Editor’s note: Iowans’ Ideas is a guest column featuring the views of different Iowans each edition of Iowa Ideas magazine. This column was featured in the Oct. 27, 2019, magazine.
Take a moment to picture a junkie. What is that person wearing? What is in his or her hands? Where is this person?
Chances are good that if you answer these questions honestly, your thoughts were less than positive.
Now picture an individual with an opioid use disorder. Do they look different? What do you see now?
Words are powerful.
How we talk about substance use disorders can stigmatize or empower those impacted by this medical condition. Words such as “junkie,” “druggie” or “addict” equate the person with a behavior as opposed to a person with an illness, and drive the stigma that continues to prevent many people from seeking treatment. Tackling the stigma is the “one thing” that I believe will have the most positive impact on the opioid crisis.
Reading about the opioid crisis, you may have thought, “My community doesn’t have a drug problem.” But Eastern Iowa has not escaped the national opioid epidemic. Effectively tackling the issue requires comprehensive prevention, treatment and recovery services, and the Area Substance Abuse Council, or ASAC, along with many community partners, is tackling it head on.
The Substance Abuse and Mental Health Services Administration developed a process called the Strategic Prevention Framework that communities use in their efforts to prevent and reduce the use and abuse of alcohol, tobacco and drugs.
The Strategic Prevention Framework includes assessing the community’s needs, building capacity, developing and implementing a plan, and evaluating efforts. Sustainability and cultural responsiveness are incorporated into each step.
One example of the Strategic Prevention Framework process for addressing opioids is the Linn County Opioid Action Plan, developed by the Linn County Opioid Steering Committee. The committee, led by Erin Foster, director of ASAC’s Prevention Services for Linn, Benton and Jones counties, and Andrew Olesen, assistant fire chief for Cedar Rapids, has included collaborative partners from health care, emergency medical services, law enforcement, criminal justice, public health and substance use disorder agencies.
“The goal of the committee was to bring together agencies working on various facets of the issue to discuss and identify gaps in services for target populations,” Foster explains. “By identifying gaps, the Opioid Steering Committee also can pinpoint solutions and create collaborations among agencies.”
As groups come together, communities begin to identify critical junctures for potential partnership and create solutions.
One such critical juncture takes place in the medical exam room. Health care providers are in a unique position to ask patients about drug dependence and connect them to appropriate treatment. Screening, Brief Intervention and Referral to Treatment — SBIRT — is an evidence-based early intervention approach being used across Iowa.
SBIRT is an effective method for identifying individuals who need more extensive or specialized treatment, then connecting them with the right provider.
Medication-assisted treatment is recommended for most individuals with opioid use disorder.

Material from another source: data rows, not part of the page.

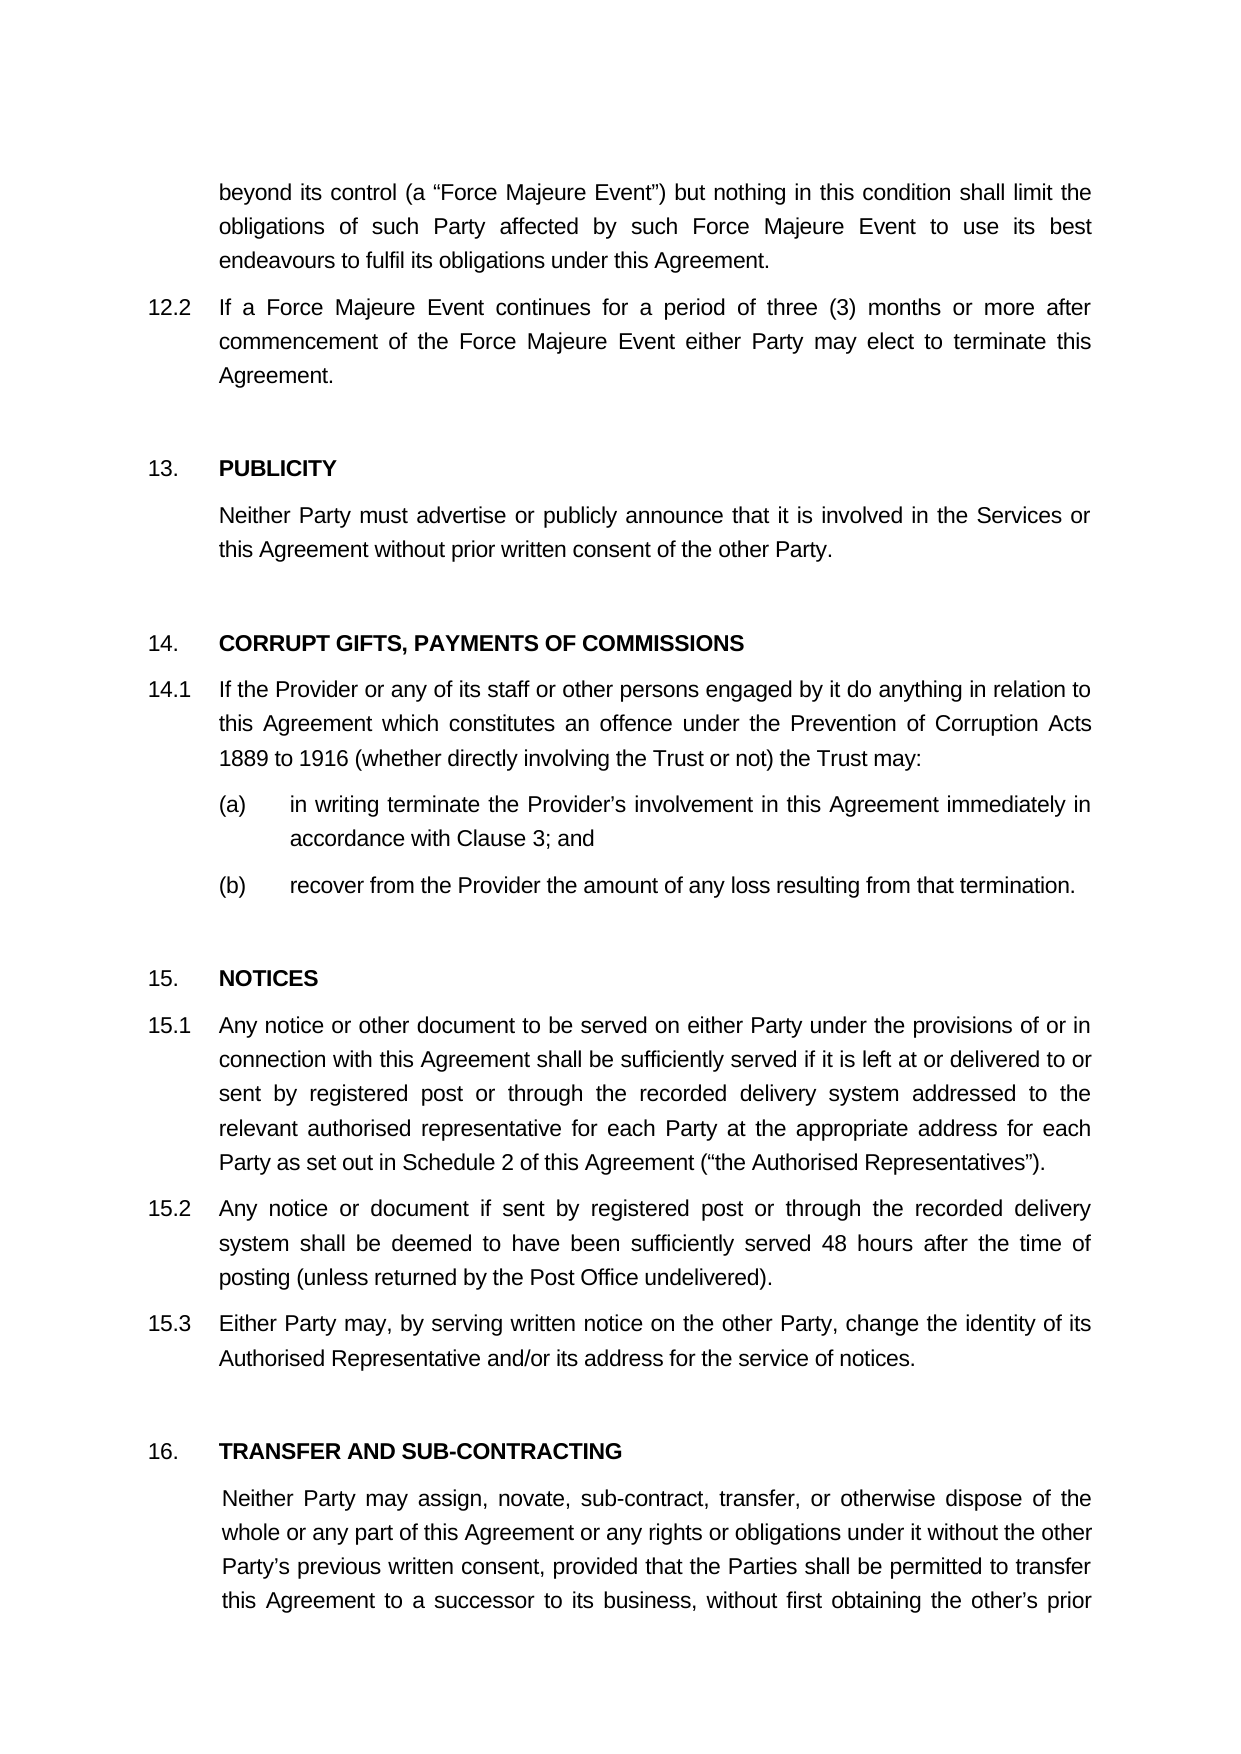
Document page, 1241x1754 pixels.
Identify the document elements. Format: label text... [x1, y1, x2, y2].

list If a Force Majeure Event continues for a period of three (3) months or more after commencement of the Force Majeure Event either Party may elect to terminate this Agreement. [148, 294, 1092, 388]
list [222, 1484, 1092, 1613]
list in writing terminate the Provider’s involvement in this Agreement immediately in accordance with Clause 3; and [218, 791, 1092, 852]
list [148, 179, 1092, 273]
list recover from the Provider the amount of any loss resulting from that termination. [218, 872, 1092, 898]
list CORRUPT GIFTS, PAYMENTS OF COMMISSIONS [148, 629, 1092, 656]
list If the Provider or any of its staff or other persons engaged by it do anything in relation to this Agreement which constitutes an offence under the Prevention of Corruption Acts 1889 to 1916 (whether directly involving the Trust or not) the Trust may: [148, 676, 1092, 771]
text Neither Party must advertise or publicly announce that it is involved in the Services or this Agreement without prior written consent of the other Party. [218, 502, 1092, 563]
list NOTICES [148, 965, 1092, 992]
list TRANSFER AND SUB-CONTRACTING [148, 1438, 1092, 1464]
list Any notice or other document to be served on either Party under the provisions of or in connection with this Agreement shall be sufficiently served if it is left at or delivered to or sent by registered post or through the recorded delivery system addressed to the relevant authorised representative for each Party at the appropriate address for each Party as set out in Schedule 2 of this Agreement (“the Authorised Representatives”). [148, 1012, 1092, 1175]
list Either Party may, by serving written notice on the other Party, change the identity of its Authorised Representative and/or its address for the service of notices. [148, 1310, 1092, 1371]
list Any notice or document if sent by registered post or through the recorded delivery system shall be deemed to have been sufficiently served 48 hours after the time of posting (unless returned by the Post Office undelivered). [148, 1195, 1092, 1290]
list PUBLICITY [148, 455, 1092, 482]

ASAC partners with a number of prescribers to offer this evidence-based service both on and off ASAC’s campuses.
Medication, when used in conjunction with counseling, is more successful than either of these methods alone for treating opioid use disorders.
Iowa must continue its efforts to advocate for easier access to medication-assisted treatment through:
1. Ensuring third-party payers support long-term treatment for this chronic condition
2. Eliminating pre-authorization requirements for medication-assisted treatment services for all providers
3. Increasing the number of prescribers able to offer medication-assisted treatment, particularly in rural communities
4. Reimbursing telehealth for medication-assisted treatment therapy sessions.
One of the most important things that every one of us can do to address the opioid epidemic is to watch our own words and take a stand to promote “person-first” language. Person-first language focuses on the individual, rather than their disease.
A person with an opioid use disorder is someone with a medical illness. “Disease-first” language like opioid user, addict or junkie perpetuates stigma and stereotypes.
Individuals with substance use disorder are not bad people making bad decisions — they are people with illnesses who desperately want to be well. Taking a stand will involve all of us speaking up to those who refer to others as symptoms of their illness.
There are many ways that substance use disorders manifest: losing jobs, lying to loved ones, not succeeding in attempts to quit, or criminal activity. It’s time to understand these as symptoms of an illness and not character flaws.
Once we treat them as such, we can intervene as caring support systems. Effective campaigns to promote these messages on a large scale are critically important. Our communities need to understand that prevention works, treatment is effective, and recovery is possible.
While much has been done already, our communities need to continue working together to effectively meet the needs of individuals with opioid use disorders.
Melissa Walker, ACPS, is deputy director at the Area Substance Abuse Council.